** Selected excerpt follows **

This exemplary graphic display system 600 includes a processor 602 configured to supply the screen 606 with the information to be displayed. One or more data sources are linked to the processor 602. These data sources include a terrain database 604 used for plotting the perspective view, positioning sensors 603 of the aeroplane, air traffic detection systems, intrusion detectors 605, a frequency synthesizer 607 coupled to at least one loudspeaker 608, and control means 601 for the presentation of the information to the pilot.
The databases are generally positioned in the aircraft. The data can also originate from the ground by transmission or “data link” means. Furthermore, these data can be stored on different peripheral devices such as diskettes, hard disks, CD-ROMs, volatile memories, non-volatile memories, RAMs or other means that can be used to store data.
The display system also comprises human-machine interface and control means 601. These means are, for example, as represented in FIG. 3, conventional control stations, control being applied by the use of knobs, touch surfaces, etc. or CCDs (Cursor Control Devices), means similar to a computer “mouse”.
The processor 602 is interfaced with hardware components that provide a graphic rendition. For example, these hardware components are one or more microprocessors, memories, storage appliances, interface cards or any other standard components. In addition, the processor 602 works with software or firmware. It is capable of reading machine instructions to perform various tasks, computations and control functions and generate the signals to be displayed and the other data used by the display screen. These instructions can be stored on diskettes, hard disks, CD-ROMs, volatile memories, non-volatile memories, RAMs or any other means that can be used to store data. All these means are known to those skilled in the art.
The processor 602 supplies the data to be displayed to the display screens 606. These data comprise at least:

- The position in latitude/longitude, the speed, the heading, etc. of the aircraft based on the current location of the aircraft obtained from the position sensors 603;
- The relative positions of the intruders supplied by the air traffic detection system 605;
- Where appropriate, information originating from the terrain databases 604.

** End of Selected excerpt **
** Dataset entries follows **

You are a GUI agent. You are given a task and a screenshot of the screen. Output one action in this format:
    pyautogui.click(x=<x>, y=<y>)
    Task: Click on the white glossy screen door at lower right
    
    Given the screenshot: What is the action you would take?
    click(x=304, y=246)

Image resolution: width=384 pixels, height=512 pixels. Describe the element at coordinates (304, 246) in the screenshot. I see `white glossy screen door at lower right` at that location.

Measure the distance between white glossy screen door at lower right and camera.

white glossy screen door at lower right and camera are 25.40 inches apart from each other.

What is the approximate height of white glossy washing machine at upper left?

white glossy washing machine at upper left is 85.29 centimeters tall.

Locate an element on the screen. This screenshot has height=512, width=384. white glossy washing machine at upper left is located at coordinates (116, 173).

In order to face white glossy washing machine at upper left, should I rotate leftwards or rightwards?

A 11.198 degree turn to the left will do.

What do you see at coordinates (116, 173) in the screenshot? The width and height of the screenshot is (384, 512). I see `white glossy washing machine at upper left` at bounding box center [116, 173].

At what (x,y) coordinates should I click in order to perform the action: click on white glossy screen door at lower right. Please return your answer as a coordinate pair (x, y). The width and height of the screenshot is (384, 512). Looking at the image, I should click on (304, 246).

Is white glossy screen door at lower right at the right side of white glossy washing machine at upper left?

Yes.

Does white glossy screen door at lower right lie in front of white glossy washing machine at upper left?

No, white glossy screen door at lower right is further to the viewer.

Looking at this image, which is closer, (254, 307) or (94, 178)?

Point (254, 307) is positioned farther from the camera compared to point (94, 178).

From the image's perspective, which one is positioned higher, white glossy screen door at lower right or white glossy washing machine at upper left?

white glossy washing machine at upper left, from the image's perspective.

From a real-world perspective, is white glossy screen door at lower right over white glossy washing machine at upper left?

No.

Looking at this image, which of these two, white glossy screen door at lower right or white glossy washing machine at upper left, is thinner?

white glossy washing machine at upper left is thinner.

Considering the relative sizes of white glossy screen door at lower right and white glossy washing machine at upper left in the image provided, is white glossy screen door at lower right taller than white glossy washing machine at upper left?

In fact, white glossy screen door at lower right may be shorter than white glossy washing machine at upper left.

** End of Dataset entries **

§ Activity list
1. From the entries, copy word for word the lines starting with the one that contains "white glossy screen door at lower right and camera are" and going on through the one that contains "Considering the relative", both included.
2. Continue the passage on the aircraft graphic display system from where it stops.

§ Answer list
1.
white glossy screen door at lower right and camera are 25.40 inches apart from each other.

What is the approximate height of white glossy washing machine at upper left?

white glossy washing machine at upper left is 85.29 centimeters tall.

Locate an element on the screen. This screenshot has height=512, width=384. white glossy washing machine at upper left is located at coordinates (116, 173).

In order to face white glossy washing machine at upper left, should I rotate leftwards or rightwards?

A 11.198 degree turn to the left will do.

What do you see at coordinates (116, 173) in the screenshot? The width and height of the screenshot is (384, 512). I see `white glossy washing machine at upper left` at bounding box center [116, 173].

At what (x,y) coordinates should I click in order to perform the action: click on white glossy screen door at lower right. Please return your answer as a coordinate pair (x, y). The width and height of the screenshot is (384, 512). Looking at the image, I should click on (304, 246).

Is white glossy screen door at lower right at the right side of white glossy washing machine at upper left?

Yes.

Does white glossy screen door at lower right lie in front of white glossy washing machine at upper left?

No, white glossy screen door at lower right is further to the viewer.

Looking at this image, which is closer, (254, 307) or (94, 178)?

Point (254, 307) is positioned farther from the camera compared to point (94, 178).

From the image's perspective, which one is positioned higher, white glossy screen door at lower right or white glossy washing machine at upper left?

white glossy washing machine at upper left, from the image's perspective.

From a real-world perspective, is white glossy screen door at lower right over white glossy washing machine at upper left?

No.

Looking at this image, which of these two, white glossy screen door at lower right or white glossy washing machine at upper left, is thinner?

white glossy washing machine at upper left is thinner.

Considering the relative sizes of white glossy screen door at lower right and white glossy washing machine at upper left in the image provided, is white glossy screen door at lower right taller than white glossy washing machine at upper left?

2.
The processor 602 is configured to receive and calculate the aeroplane data, namely the current location of the aircraft obtained from the position sensors 603 which can be an inertial unit, a GPS-type system, etc.
The traffic detection systems 605 comprise at least one TCAS system. They can also be systems of the ADS-B (Automatic Dependent Surveillance Broadcast) or TIS-B (Traffic Information Service Broadcast) type, or a “Traffic Computer” which merge the data obtained from the TCAS or the ADS-B. Optionally, the data can be supplied by a digital link of Datalink type. These traffic systems can supply the position of the intruders, the types of the intruders (helicopters, aeroplanes, other), their speed, etc.
The processor 602 is configured to receive the information, check its consistency, and also store historically, for example, the last positions of each intruder and predict the future trajectory over a short period. The number of values logged is parameterizable.
The intruders that are visible in the forward sector can be presented in a 3D conformal view on a piloting screen of PFD (Primary Flight Display) type or in a two-dimensional or three-dimensional view on a piloting screen of ND (Navigation Display) type.
Furthermore, the system comprises a frequency synthesizer 607 coupled to at least one loudspeaker 608, subjects of the inventions and arranged so that, when an intruder is at a distance from the first aircraft that is less than a safety distance, the synthesizer generates an audible alarm representative of at least one of the parameters of said second aircraft.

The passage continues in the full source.